Screenshot and code edit data
+--

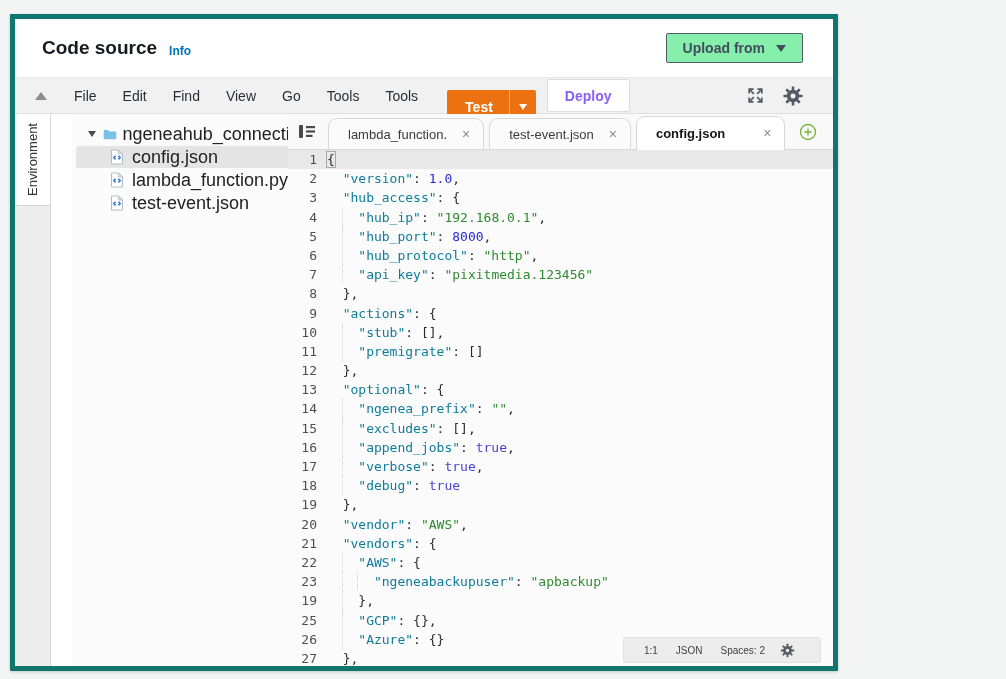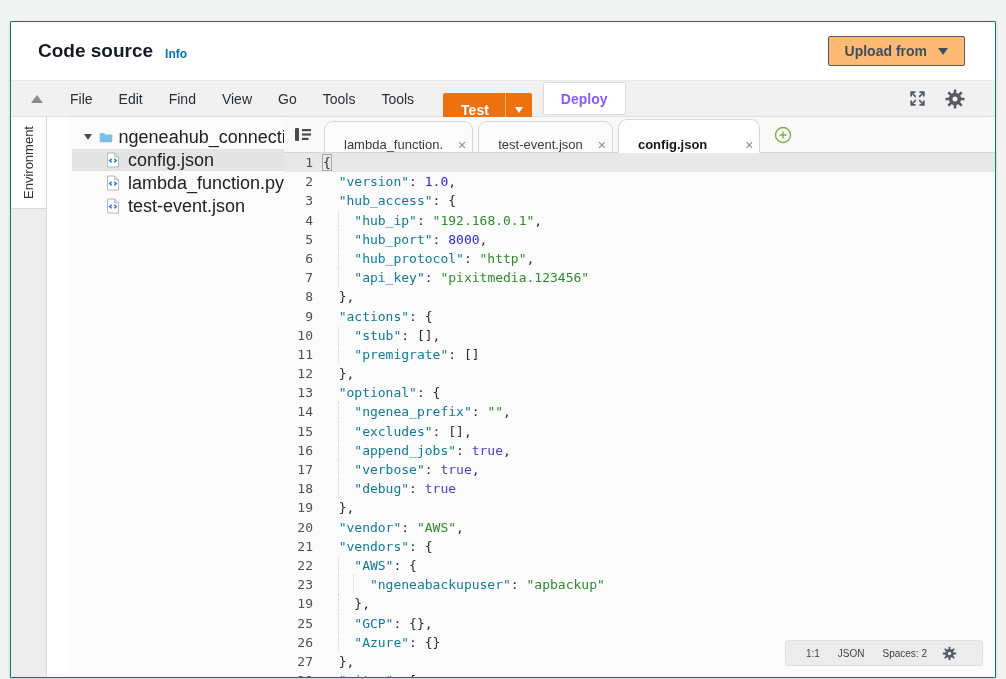--- a/index.html
+++ b/index.html
@@ -1,27 +1,27 @@
 <!DOCTYPE html>
 <html><head>
 <meta charset="utf-8">
 <style>
   * { margin:0; padding:0; box-sizing:border-box; }
   html,body { width:1006px; height:679px; }
   body { background:#f2f3f3; font-family:"Liberation Sans", sans-serif; overflow:hidden; }
 
-  .card { position:absolute; left:10px; top:21px; width:986px; height:657px;
-          background:#fff; border:1px solid #0f766e; border-radius:1px;
+  .card { position:absolute; left:10px; top:14px; width:828px; height:657px;
+          background:#fff; border:5px solid #0f766e; border-radius:1px;
           box-shadow:0 1px 3px rgba(0,0,0,.18); overflow:hidden; }
 
   
   .hdr { height:58px; background:#fff; display:flex; align-items:center; padding:0 30px 0 27px; }
   .title { font-size:19px; font-weight:bold; color:#16191f; }
   .info { font-size:12px; font-weight:bold; color:#0073bb; margin-left:12px; margin-top:5px; text-decoration:none; cursor:pointer; }
-  .upload { margin-left:auto; height:30px; padding:0 16px; background:#fdba74; border:1px solid #545b64;
+  .upload { margin-left:auto; height:30px; padding:0 16px; background:#86efac; border:1px solid #545b64;
             border-radius:2px; font-size:14px; font-weight:bold; color:#414d5c; display:flex; align-items:center; gap:11px; cursor:pointer;
             font-family:"Liberation Sans", sans-serif; }
   .caret-dn { width:0; height:0; border-left:5px solid transparent; border-right:5px solid transparent; border-top:7px solid #414d5c; }
   .caret-dn.white { border-top-color:#fff; border-left-width:4px; border-right-width:4px; border-top-width:6px; }
 
   
   .menubar { height:37px; background:#f1f1f1; border-top:1px solid #e8e8e8; border-bottom:1px solid #e0e0e0;
              display:flex; align-items:center; padding:0 28px 0 20px; }
   .tri-up { width:0; height:0; border-left:6px solid transparent; border-right:6px solid transparent;
             border-bottom:8px solid #8c8c8c; margin-right:14px; cursor:pointer; }
@@ -59,21 +59,21 @@
   .tri-dn-xs { width:0; height:0; border-left:3px solid transparent; border-right:3px solid transparent; border-top:4px solid #777; }
   .file-row { height:22px; display:flex; align-items:center; margin:1px 6px 1px 4px; padding-left:34px; border-radius:2px; cursor:pointer; }
   .file-row.selected { background:#e4e4e4; }
   .file-row .fname { margin-left:8px; }
 
   
   .editor { flex:1; position:relative; background:#fbfbfb; }
   .tabbar { height:36px; background:#f9f9f9; border-bottom:1px solid #d7d7d7; display:flex; align-items:flex-end; padding-left:10px; }
   .tablist-btn { align-self:center; margin-right:12px; cursor:pointer; display:flex; }
   .tabs { display:flex; align-items:flex-end; }
-  .tab { height:31px; display:flex; align-items:flex-end; padding:0 6px 0 19px; border:1px solid #d7d7d7; border-bottom:none;
+  .tab { height:31px; display:flex; align-items:center; padding:0 13px 0 19px; border:1px solid #d7d7d7; border-bottom:none;
          border-radius:9px 9px 0 0; background:#fbfbfb; margin-right:5px; font-size:13px; color:#3a3a3a; cursor:pointer; }
   .tab .tlabel { margin-right:15px; }
   .tab.active { background:#fff; font-weight:bold; color:#141414; height:34px; margin-bottom:-1px; border-bottom:1px solid #fff; }
   .tab.active .tlabel { margin-right:38px; }
   .tab-close { color:#8a8a8a; font-size:14px; line-height:1; cursor:pointer; font-weight:normal; }
   .plus-btn { align-self:center; margin-left:9px; cursor:pointer; display:flex; }
 
   .codearea { position:absolute; top:36px; left:0; right:0; bottom:0; overflow:hidden; cursor:text;
               font-family:"DejaVu Sans Mono", monospace; font-size:13px; }
   .code-line { display:flex; height:19.2px; line-height:19.2px; white-space:pre; }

+--

Task item
Word for word, return all the entries and skip their pictures.

Result
--- a/index.html
+++ b/index.html
@@ -1,27 +1,27 @@
 <!DOCTYPE html>
 <html><head>
 <meta charset="utf-8">
 <style>
   * { margin:0; padding:0; box-sizing:border-box; }
   html,body { width:1006px; height:679px; }
   body { background:#f2f3f3; font-family:"Liberation Sans", sans-serif; overflow:hidden; }
 
-  .card { position:absolute; left:10px; top:21px; width:986px; height:657px;
-          background:#fff; border:1px solid #0f766e; border-radius:1px;
+  .card { position:absolute; left:10px; top:14px; width:828px; height:657px;
+          background:#fff; border:5px solid #0f766e; border-radius:1px;
           box-shadow:0 1px 3px rgba(0,0,0,.18); overflow:hidden; }
 
   
   .hdr { height:58px; background:#fff; display:flex; align-items:center; padding:0 30px 0 27px; }
   .title { font-size:19px; font-weight:bold; color:#16191f; }
   .info { font-size:12px; font-weight:bold; color:#0073bb; margin-left:12px; margin-top:5px; text-decoration:none; cursor:pointer; }
-  .upload { margin-left:auto; height:30px; padding:0 16px; background:#fdba74; border:1px solid #545b64;
+  .upload { margin-left:auto; height:30px; padding:0 16px; background:#86efac; border:1px solid #545b64;
             border-radius:2px; font-size:14px; font-weight:bold; color:#414d5c; display:flex; align-items:center; gap:11px; cursor:pointer;
             font-family:"Liberation Sans", sans-serif; }
   .caret-dn { width:0; height:0; border-left:5px solid transparent; border-right:5px solid transparent; border-top:7px solid #414d5c; }
   .caret-dn.white { border-top-color:#fff; border-left-width:4px; border-right-width:4px; border-top-width:6px; }
 
   
   .menubar { height:37px; background:#f1f1f1; border-top:1px solid #e8e8e8; border-bottom:1px solid #e0e0e0;
              display:flex; align-items:center; padding:0 28px 0 20px; }
   .tri-up { width:0; height:0; border-left:6px solid transparent; border-right:6px solid transparent;
             border-bottom:8px solid #8c8c8c; margin-right:14px; cursor:pointer; }
@@ -59,21 +59,21 @@
   .tri-dn-xs { width:0; height:0; border-left:3px solid transparent; border-right:3px solid transparent; border-top:4px solid #777; }
   .file-row { height:22px; display:flex; align-items:center; margin:1px 6px 1px 4px; padding-left:34px; border-radius:2px; cursor:pointer; }
   .file-row.selected { background:#e4e4e4; }
   .file-row .fname { margin-left:8px; }
 
   
   .editor { flex:1; position:relative; background:#fbfbfb; }
   .tabbar { height:36px; background:#f9f9f9; border-bottom:1px solid #d7d7d7; display:flex; align-items:flex-end; padding-left:10px; }
   .tablist-btn { align-self:center; margin-right:12px; cursor:pointer; display:flex; }
   .tabs { display:flex; align-items:flex-end; }
-  .tab { height:31px; display:flex; align-items:flex-end; padding:0 6px 0 19px; border:1px solid #d7d7d7; border-bottom:none;
+  .tab { height:31px; display:flex; align-items:center; padding:0 13px 0 19px; border:1px solid #d7d7d7; border-bottom:none;
          border-radius:9px 9px 0 0; background:#fbfbfb; margin-right:5px; font-size:13px; color:#3a3a3a; cursor:pointer; }
   .tab .tlabel { margin-right:15px; }
   .tab.active { background:#fff; font-weight:bold; color:#141414; height:34px; margin-bottom:-1px; border-bottom:1px solid #fff; }
   .tab.active .tlabel { margin-right:38px; }
   .tab-close { color:#8a8a8a; font-size:14px; line-height:1; cursor:pointer; font-weight:normal; }
   .plus-btn { align-self:center; margin-left:9px; cursor:pointer; display:flex; }
 
   .codearea { position:absolute; top:36px; left:0; right:0; bottom:0; overflow:hidden; cursor:text;
               font-family:"DejaVu Sans Mono", monospace; font-size:13px; }
   .code-line { display:flex; height:19.2px; line-height:19.2px; white-space:pre; }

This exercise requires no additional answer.